I recently resolved a long standing issue that affected legacy web applications running inside a MED-V 2.0 workspace. Often web applications will trigger documents and other objects that will launch within their respective host application either through an instance of that application via COM or through a special control via ActiveX (like PDF documents.)
On more than one occasion involving one or more application the parent windowed application (usually a legacy version of Internet Explorer) will trigger an application to launch containing critical data sent to that application by way of the web application. Usually this followed a Java process that would crunch some data and then generate a document object, populate the data and then launch the form from within Microsoft Word. What was happening in every case of this issue was – the Word Window never displayed when running inside a MED-V workspace.

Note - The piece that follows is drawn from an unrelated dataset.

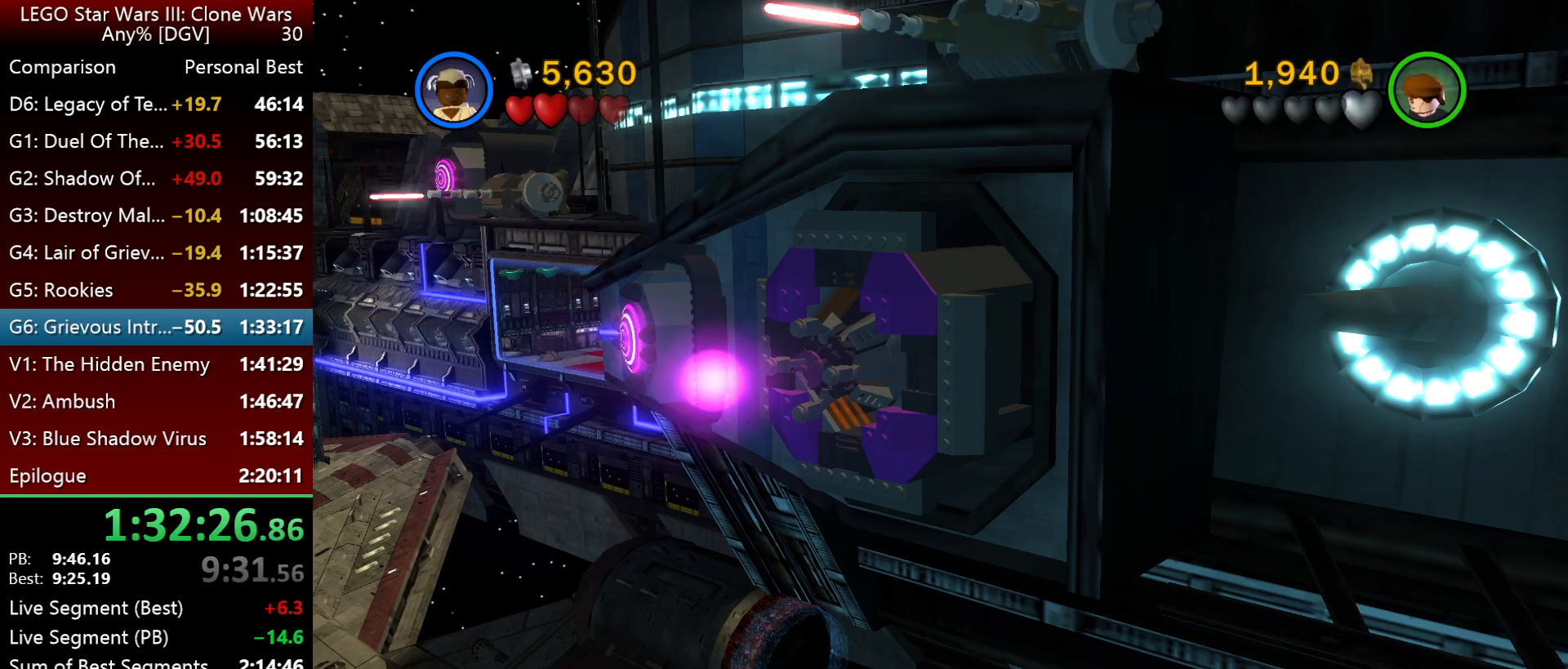
{"keys": ["i"], "events": [[217, "l", "up"]]}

Make sure the problem is not resolved with the super-secret hotfix.
First of all, if you are experiencing the occasional disappearing window, there was an out of band hotfix for the Windows XP RDPShell that addressed disappearing windows. You can call up Microsoft support and request this hotfix by its name (KB2446473.) However, this only addresses a flaw in the RDPShell and did not likely apply in the cases I mentioned above because these problems were not intermittent. They were very consistent and could be reproduced consistently.
Tracking it down . . .
Running the workspace in full screen mode never exhibited the issue. This issue only occurred when running in the seamless mode of MED-V. Launching a parallel command prompt in the workspace and running tlist.exe revealed that the WINWORD.EXE process was running so the application was not crashing. Killing the MEDVGUEST.EXE process from a command prompt prior to attempting to reproduce the problem caused the issue to go away as well. This led to me down the path of investigating what was really going on. The active Word window was being sent behind the browser window and was not being brought to the foreground for the RAIL mechanism used by MED-V to display the active window. Further debugging revealed LockSetForegroundWindow as a common denominator. Some research into the SetForegroundWindow function (http://msdn.microsoft.com/en-us/library/ms633539(VS.85).aspx) and/or LockSetForegroundWindow function (http://msdn.microsoft.com/en-us/library/ms633532(VS.85).aspx) yielded a way to control this.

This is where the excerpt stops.